The girls were all of 15 that winter, the winter before the summer of love. Maybe we were starting to smoke some pot, mostly we got the older kids on Fordham Road to buy us quarts of beer, and we’d go, our little pack, up to Poe Park, drink and play the radio. Top 40 radio. FM-rock was around the bend.

So we heard everything: pop, rock, soul. Motown and Stax. British bands, garage bands. Sinatra, even. The girls would sing along to “I’ve Been Lonely Too Long” by The Rascals, and “Let’s Spend The Night Together,” and “Mustang Sally.” Jane, and Sherry, and Jamie, and Meg, in their peacoats and bell-bottoms and Frye boots.

And this came on: “Oh Yeah!” by the Joe Cuba Sextet, a blast of boogaloo that got those 15 year old girls cah-rayzee. ‘You’re looking good/You’re looking fine!,’ and this wicked Latin rhythm, and the squeals, and shouts of “Oh Yeah!,” like the record was cut at some wild party, and it’s not like Jane and Jamie weren’t already cute as hell, but when they started chanting “It’s on the roof…,” it was too much.

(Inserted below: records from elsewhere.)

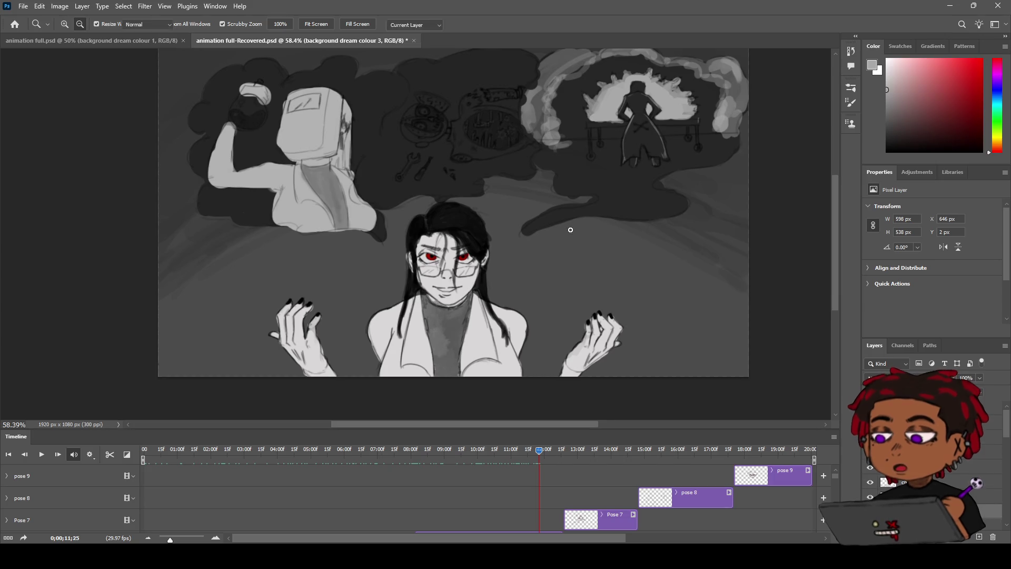
drag(559, 188, 580, 258)
Enlarge the brush and paint light highlights above and left of the middle cloud's round object
key(b)
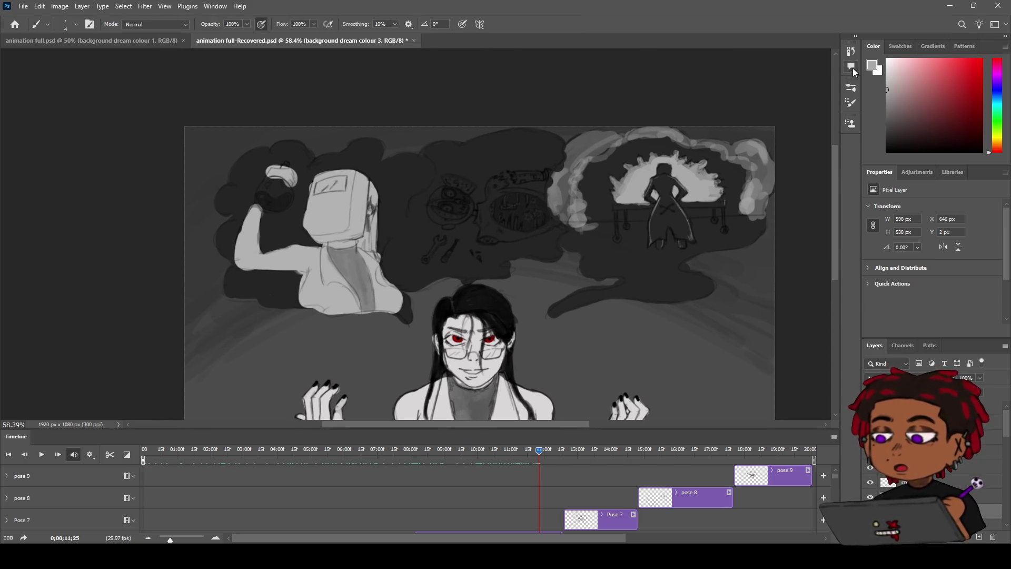
key(period)
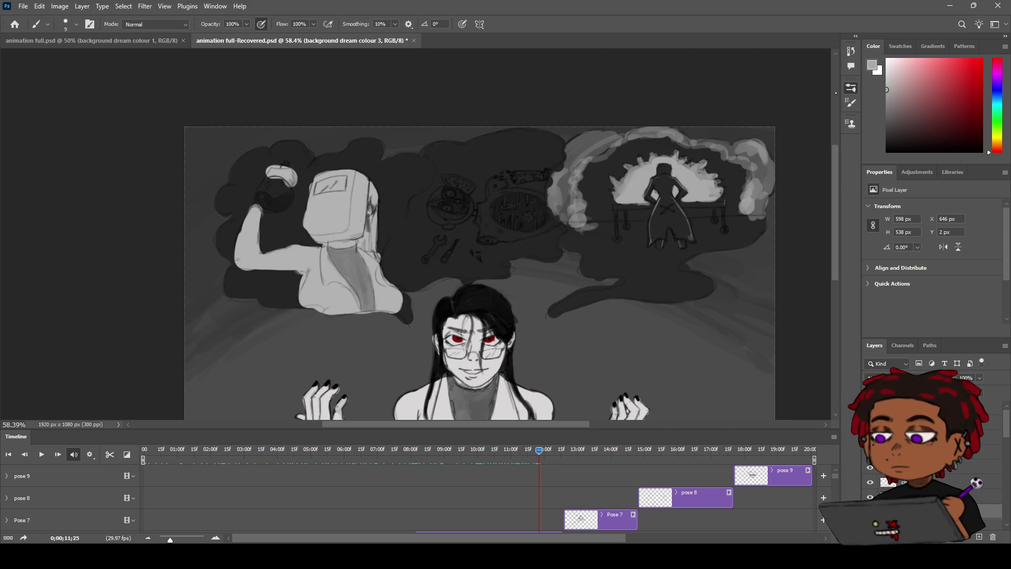
key(z)
mouse_move(421, 205)
mouse_down()
mouse_move(415, 197)
mouse_move(490, 174)
mouse_up()
key(b)
mouse_move(552, 148)
mouse_down()
mouse_move(541, 145)
mouse_move(545, 162)
mouse_move(543, 153)
mouse_move(545, 160)
mouse_move(585, 156)
mouse_move(592, 144)
mouse_move(589, 158)
mouse_move(547, 146)
mouse_move(585, 156)
mouse_move(553, 148)
mouse_move(599, 140)
mouse_move(599, 154)
mouse_move(601, 140)
mouse_move(599, 153)
mouse_up()
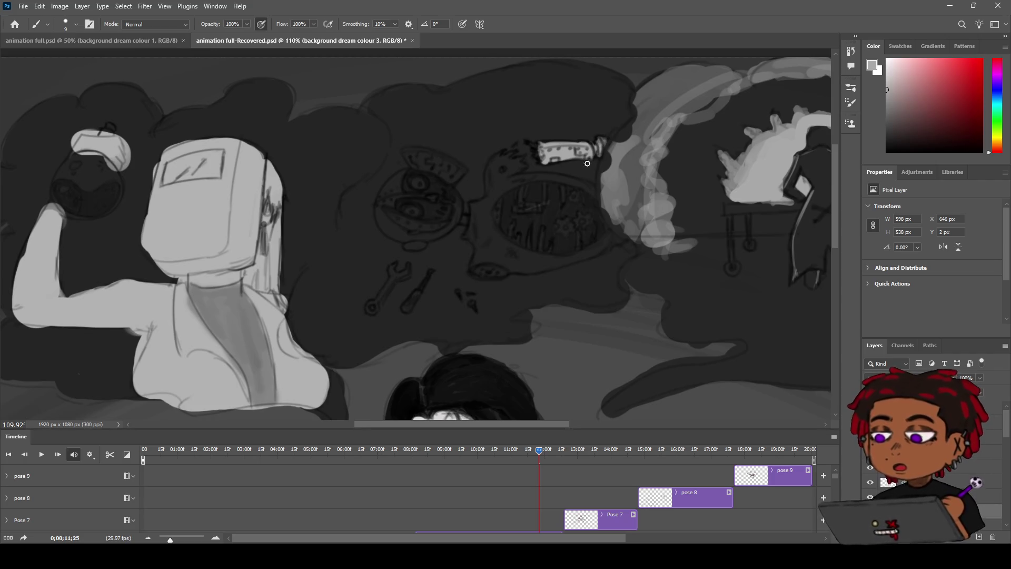
mouse_move(522, 156)
mouse_down()
mouse_move(508, 168)
mouse_move(518, 169)
mouse_move(489, 179)
mouse_move(494, 196)
mouse_up()
mouse_move(496, 174)
mouse_down()
mouse_move(504, 154)
mouse_move(495, 208)
mouse_up()
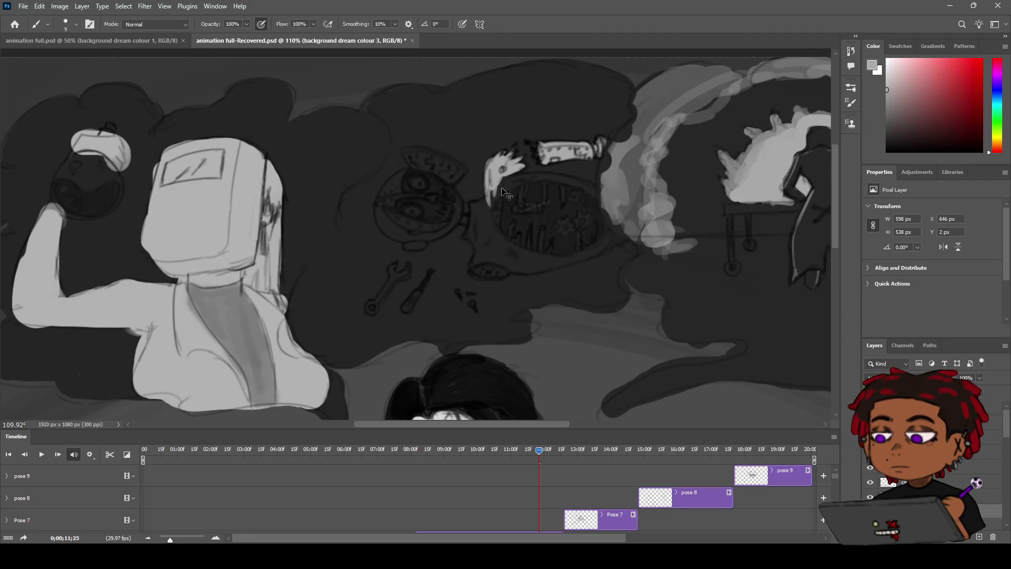
key(ctrl+z)
Extend the white outline down and under the round object, plus a right inner-edge line
drag(477, 215, 468, 241)
drag(475, 264, 484, 266)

WABC and WMCA played those records by Joe Cuba: “Bang Bang,” “Sock It To Me,” and “Oh Yeah!” Like they had played “El Watusi” by Ray Barretto, and “Watermelon Man” by Mongo Santamaria. It was part of the NYC sound. Martin Scorsese used “El Watusi” in a key scene in his first feature, “Who’s That Knocking On My Door?,” and you knew that he was listening to the same Top 40 stations we were, where The Stones and The Rascals lived alongside Wilson Pickett and Joe Cuba.

When I heard that Joe Cuba died, I thought about the days in January ’67, going to Spinning Disc on Friday night to see what records had come out that week, listening to ‘MCA, drinking Rheingold or Ballantine out of those big bottles we’d pass around, and watching the girls doing their adorable version of the boogaloo.